The Insolvency Service has published its latest company and individual insolvency statistics for England and Wales for July 2023.
Headlines from the latest monthly insolvency statistics are:
- The number of registered company insolvencies in July 2023 was 1,727 (6% lower than the 1,831 in July 2022). This was higher than levels seen while the Government support measures were in place in response to the coronavirus pandemic and also higher than pre-pandemic numbers.
- There were 248 compulsory liquidations in July 2023 (81% higher than in July 2022). Numbers of compulsory liquidations have increased from historical lows seen during the coronavirus pandemic, partly as a result of an increase in winding-up petitions presented by HMRC.
- In July 2023 there were 1,336 Creditors’ Voluntary Liquidations (17% lower than in July 2022). Numbers of administrations and Company Voluntary Arrangements were higher than in July 2022.
- Of the 1,727 registered company insolvencies in July 2023, 19 were CVAs (almost four times as many as July 2022), there were 124 administrations (53% higher than July 2022) and there were no receivership appointments.
If businesses are financially distressed with cash flow issues, problems paying rent, staff or suppliers, or seeing stocks piling up, their directors should seek immediate advice. Be vigilant to the signs of financial distress and act now by seeking early specialist advice.
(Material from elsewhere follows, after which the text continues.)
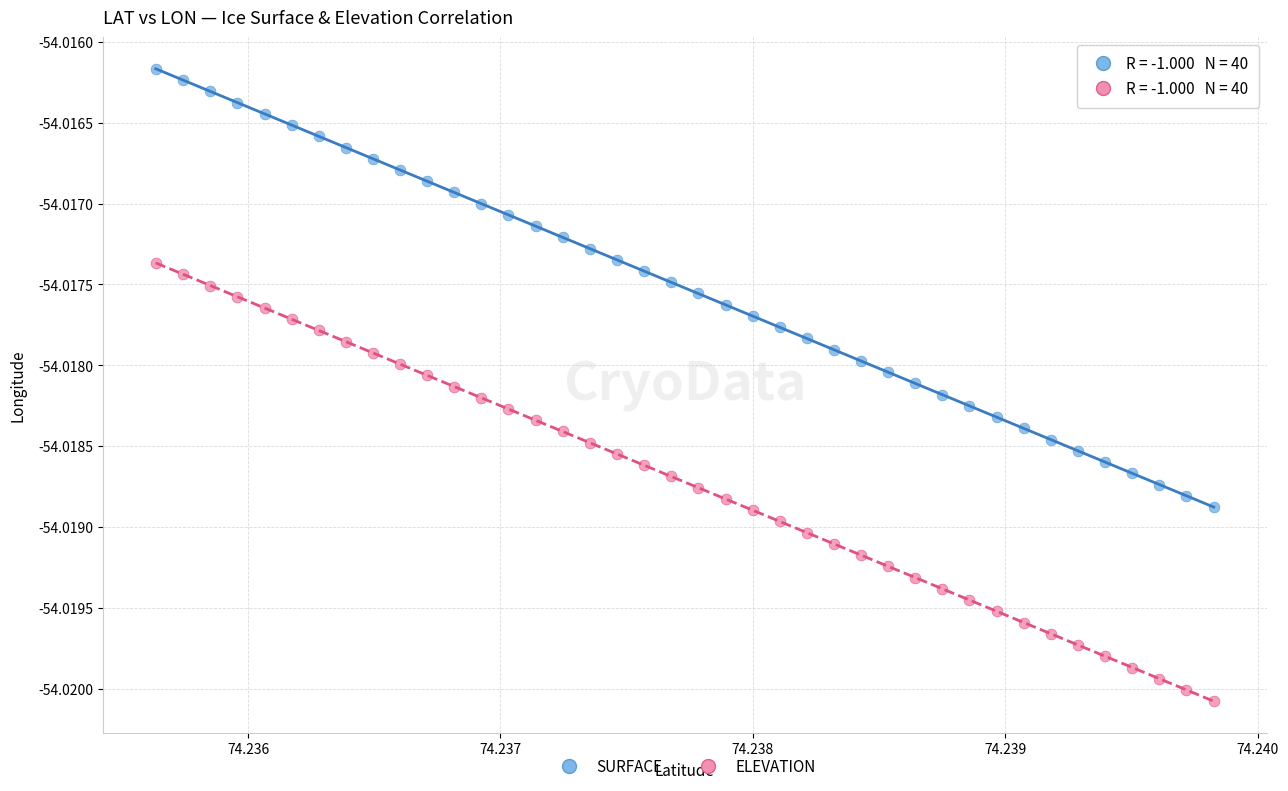

Which series contains the lowest Y value?

ELEVATION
Nicky Fisher, President of R3, the UK’s insolvency and restructuring trade body, said: “The fall in corporate insolvency levels is due to fewer businesses entering a Creditors’ Voluntary Liquidation. However, a large number of directors are still using this process to close down their businesses. Despite the monthly and yearly falls in corporate insolvencies, numbers are still well above pre-pandemic levels as the economic issues continue to bite businesses.
“Costs are rising at a time when people are cutting spending back, leaving businesses facing the challenge of squeezed margins and shrinking revenues and having to work out whether to absorb their cost increases or pass them onto their customers.
“Alongside these, requests for wage increases, and higher energy bills are also hitting businesses hard as the costs of cooling premises in the summer are just as challenging as keeping them warm in the winter. These are making firms more cautious about investment or recruitment – especially as the increased cost of borrowing will make raising funds for investment more challenging.”